Дальше разговаривать смысла нет. Надо дать ей прийти в себя. Панюшкин накапал женщине валокордина, по случаю нашедшегося у судмедэкспертов, и предложил подвезти до дома. Горохова нашла в себе силы сказать «да» и пробормотать адрес.

Пятиэтажки, понатыканные одна к другой, чахлые палисадники перед ними. В подъезде, как ни странно, довольно чисто. Привычные в таком антураже использованные шприцы нигде не валяются. «Дворники работают на совесть», – подумал Панюшкин.

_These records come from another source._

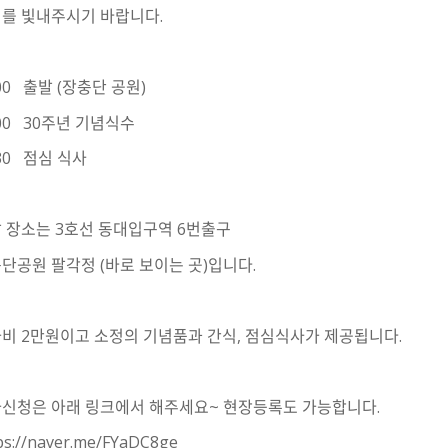
를 빛내주시기 바랍니다.
:00 출발 (장충단 공원)
:00 30주년 기념식수
:30 점심 식사
 장소는 3호선 동대입구역 6번출구
단공원 팔각정 (바로 보이는 곳)입니다.
비 2만원이고 소정의 기념품과 간식, 점심식사가 제공됩니다.
신청은 아래 링크에서 해주세요~ 현장등록도 가능합니다.
ps://naver.me/FYaDC8ge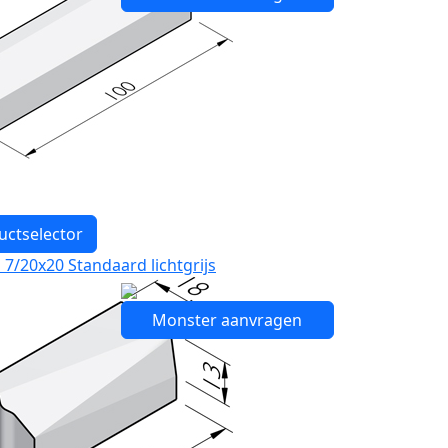
uctselector
7/20x20 Standaard lichtgrijs
Monster aanvragen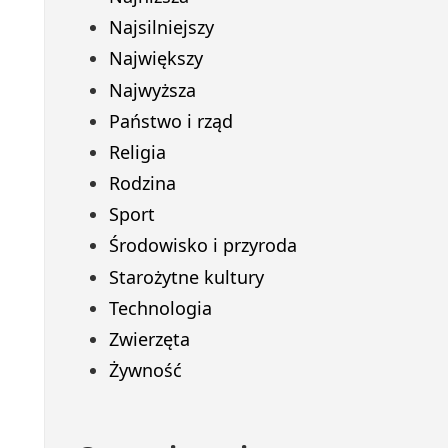
Najsilniejszy
Największy
Najwyższa
Państwo i rząd
Religia
Rodzina
Sport
Środowisko i przyroda
Starożytne kultury
Technologia
Zwierzęta
Żywność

Хилая, практически фанерная дверь, замок на честном слове держится. А впрочем, что здесь брать? Так и оказалось. В коридоре – зеркало с потрескавшейся эмалью и кособокая вешалка. На ней одиноко покачивался черный плащик. «Катин», – догадался Панюшкин. «Конечно, четыре дня назад около тридцати градусов было, зачем ей был плащ? Не надела…» Горохова стояла, прислонившись к дверному косяку, и смотрела прямо перед собой. Лейтенант разулся и молча отвел женщину в одну из двух имевшихся в квартире комнат. Уложил на диван.